Project takes aim at Haitian identity in Boston area
Originally published: 3/2008
By Martine Louis
Boston Haitian Reporter Staff
(From the Boston Haitian Reporter, March 2008, page 11)
The Twa Zanmi [Three Friends] project— a collaboration between the Haitian American Public Health Initiative, Camera Mosaique of the Haitian Media Network and Institute for Community Inclusion at UMass Boston—has set out to study the immigration experiences of Boston's Haitian community and their struggle to develop a new identity in a new society.
Hoping to illustrate how social factors such as poverty, race and education may impact health the project will create a television program chronicling the lives of three Haitian immigrants from different walks of life. The series will feature an educated and successful entrepreneur who loses his independence once he comes to America; an elderly couple who cannot find employment due to language barriers; and a single parent working two to three jobs who have no time for their children.
"Depression, domestic violence and even suicide plague Haitian communities everywhere and their life circumstances plays a major role," said Oswald Neptune, a member of HAPHI. "No matter how poor or how affluent you were back home in Haiti, for many immigrants in only gets worse in America."
"Starting with the language barriers, if you don't speak English there are hardly any opportunities for you," Neptune continued. "Wages are unfairly lower for these people than anyone else leaving them to work multiple jobs to make ends meet for their families. For parents, especially single parents, there is always the threat of DSS (Department of Social Services). It hurts to know that you come to a greater country for opportunities, yet you find in that greater country doors are often closed to you."
Twa Zanmi is funded by New Routes to Community Health, a program that works to improve the lives of new immigrants and refugees using the media. The project is also partnered with, the Robert Wood Johnson Foundation, which supports promising new ideas that address health and health care disparities.

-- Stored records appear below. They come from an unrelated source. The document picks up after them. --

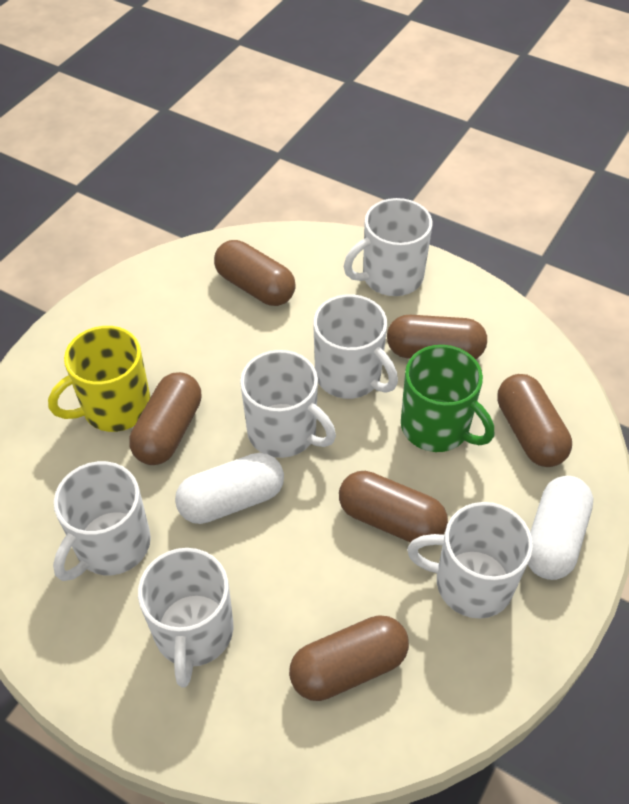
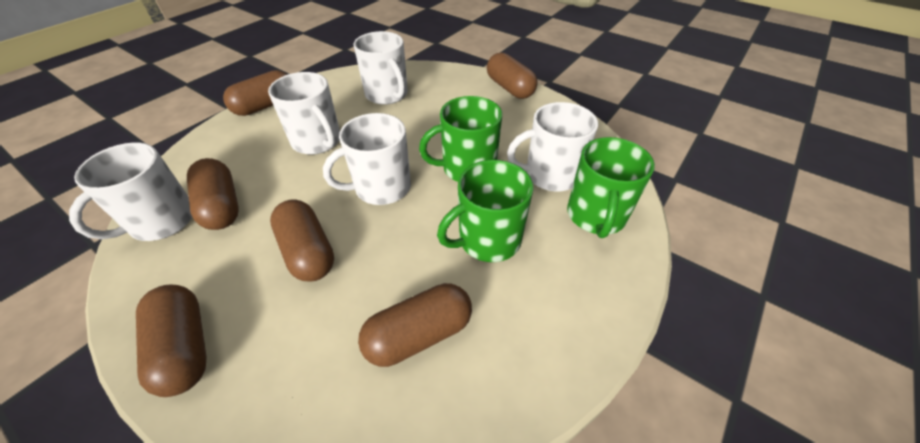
green mug: 1 -> 3
white capsule: 2 -> 0
white mug: 6 -> 5
yellow mug: 1 -> 0

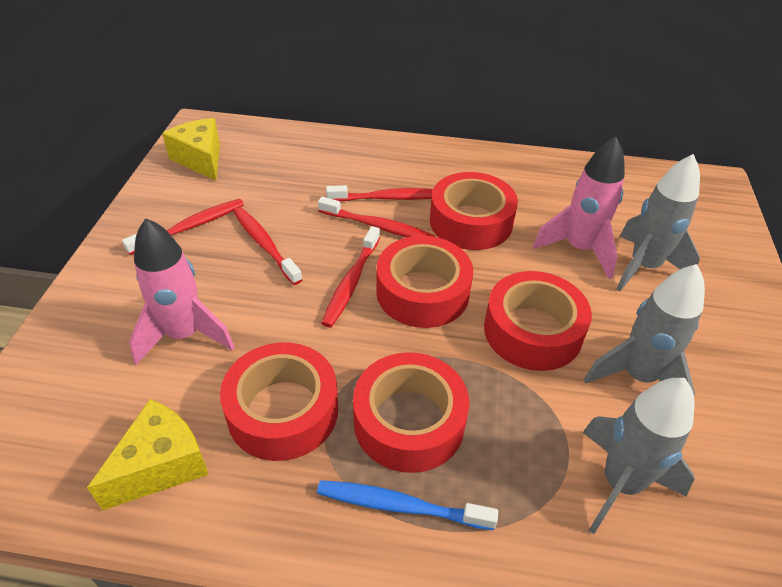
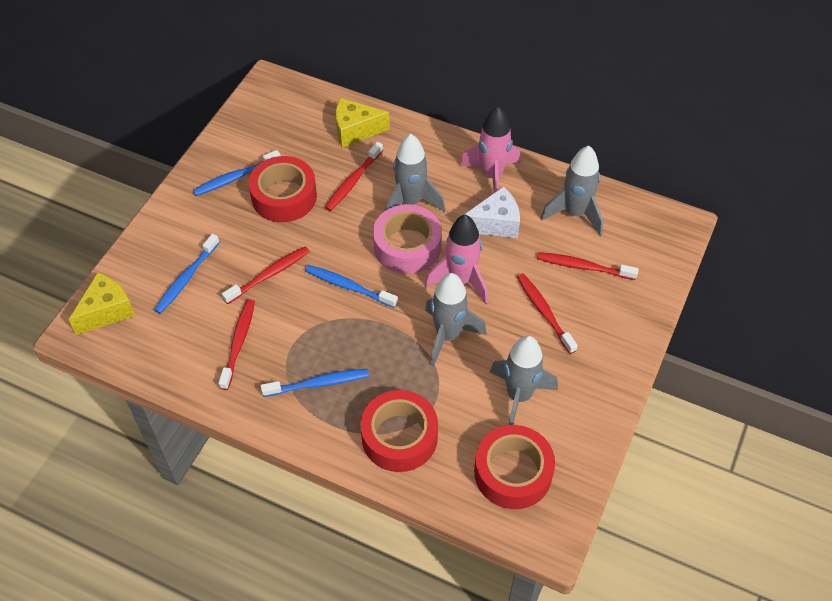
blue toothbrush: 1 -> 4
grey rocket: 3 -> 4
pink tape: 0 -> 1
red tape: 5 -> 3
white cheese: 0 -> 1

As the project is currently in development, Jean Mark Jean Baptiste, executive director of HAPHI, says they will host a series of community meetings to get story ideas from residents.
"We want to produce something that will express the feelings of frustration and isolation many families endure. Something everyone can relate to," said Jean Baptist. "In a sense this is a community-directed project because it is their voices we will reflect in these episodes. By watching or listening to these programs, men and women can start a discussion about mental health issues in their own communities." The show, which currently has no premiere date, will air in Creole on Camera Mosaique and on Vwa Lakay (radio). Susan Foley, social policy researcher at UMass Boston, says mental health is highly overlooked amongst the Haitian community.
"The trauma of starting over in a new world can be severe and it is a natural response to want to isolate yourself," said Foley. "There are support groups out there such as HAPHI. But Twa Zanmi is not only talking to the Haitian community, we hope to inspire Americans to be more welcoming and receiving to those from other countries."